Work request:
What you write should be an exact repeat of the lines from the one with "[577,192,641,204] RACK32 ->" through the final line below, minus the pictures.

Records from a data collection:
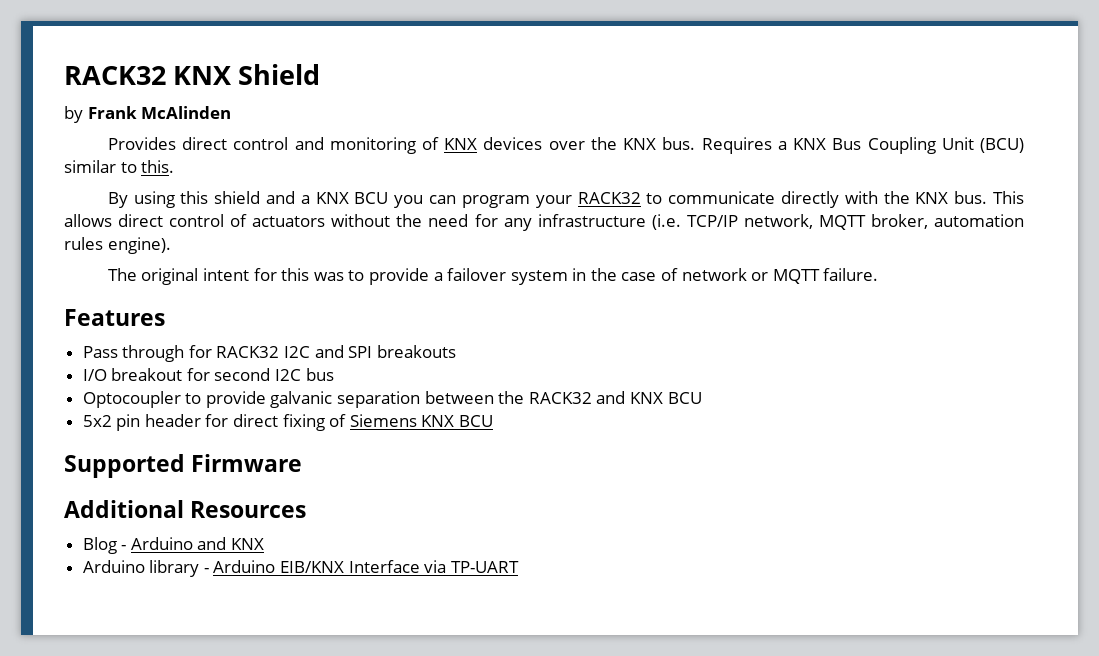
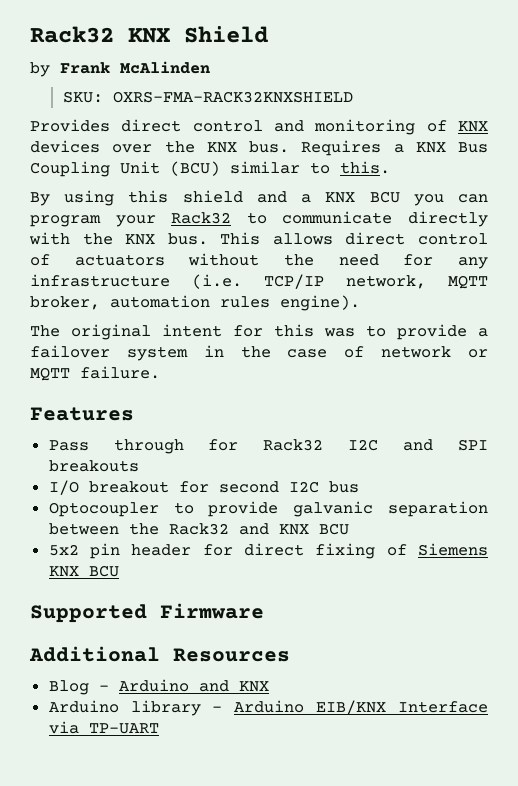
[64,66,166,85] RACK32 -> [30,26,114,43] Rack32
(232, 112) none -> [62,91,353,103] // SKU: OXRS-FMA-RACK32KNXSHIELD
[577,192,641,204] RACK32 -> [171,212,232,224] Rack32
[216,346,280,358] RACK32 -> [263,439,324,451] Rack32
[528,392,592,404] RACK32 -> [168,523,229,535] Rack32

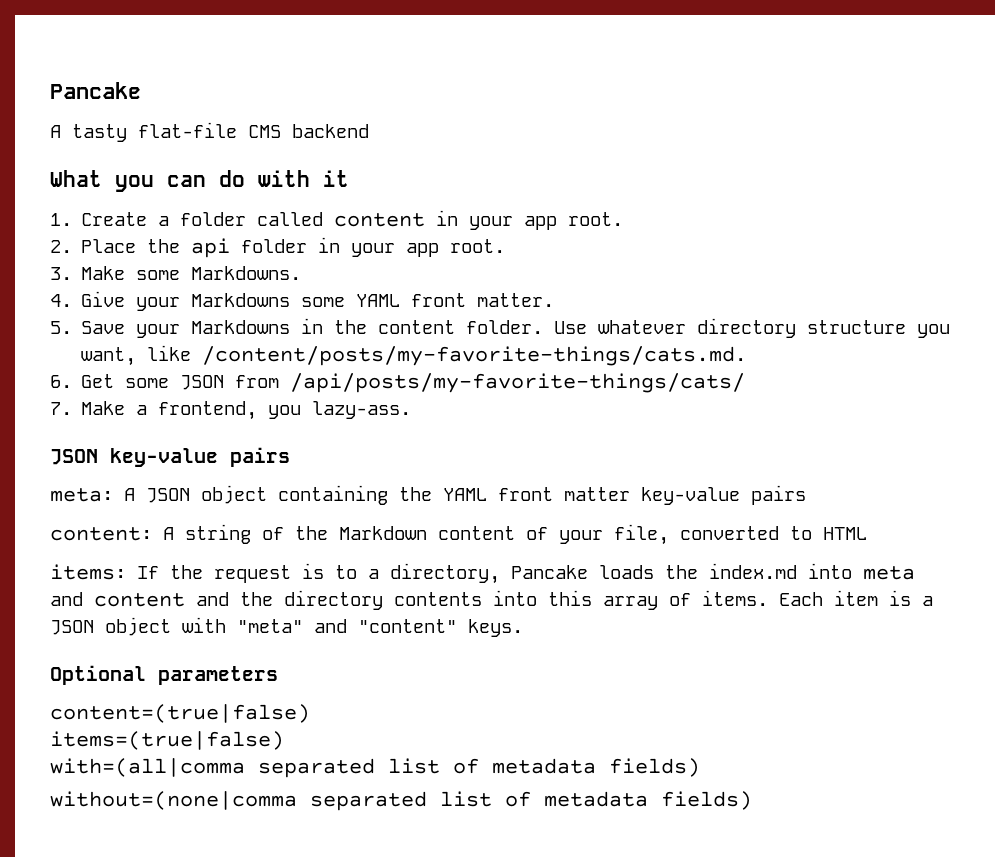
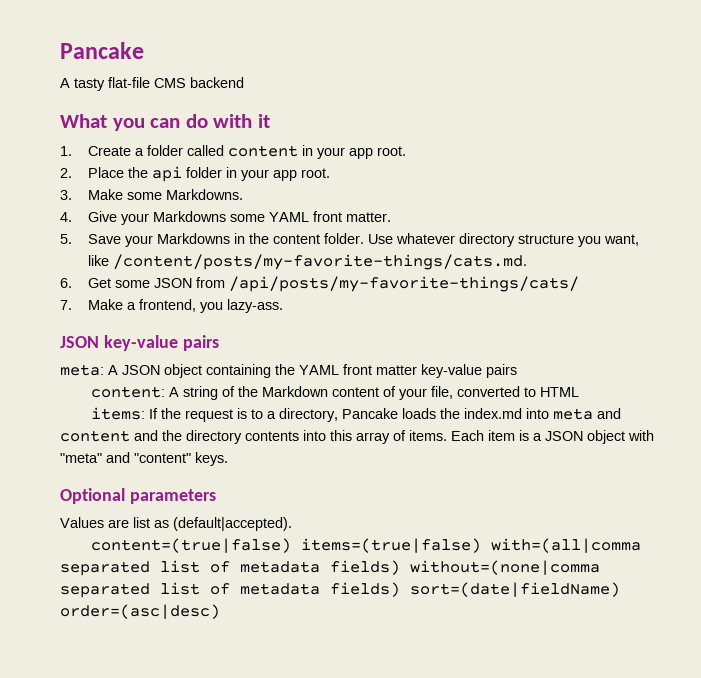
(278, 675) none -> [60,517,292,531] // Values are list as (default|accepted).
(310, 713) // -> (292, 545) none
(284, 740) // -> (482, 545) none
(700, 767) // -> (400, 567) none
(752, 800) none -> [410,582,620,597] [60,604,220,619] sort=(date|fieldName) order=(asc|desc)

Answer to the exercise:
[577,192,641,204] RACK32 -> [171,212,232,224] Rack32
[216,346,280,358] RACK32 -> [263,439,324,451] Rack32
[528,392,592,404] RACK32 -> [168,523,229,535] Rack32

(278, 675) none -> [60,517,292,531] // Values are list as (default|accepted).
(310, 713) // -> (292, 545) none
(284, 740) // -> (482, 545) none
(700, 767) // -> (400, 567) none
(752, 800) none -> [410,582,620,597] [60,604,220,619] sort=(date|fieldName) order=(asc|desc)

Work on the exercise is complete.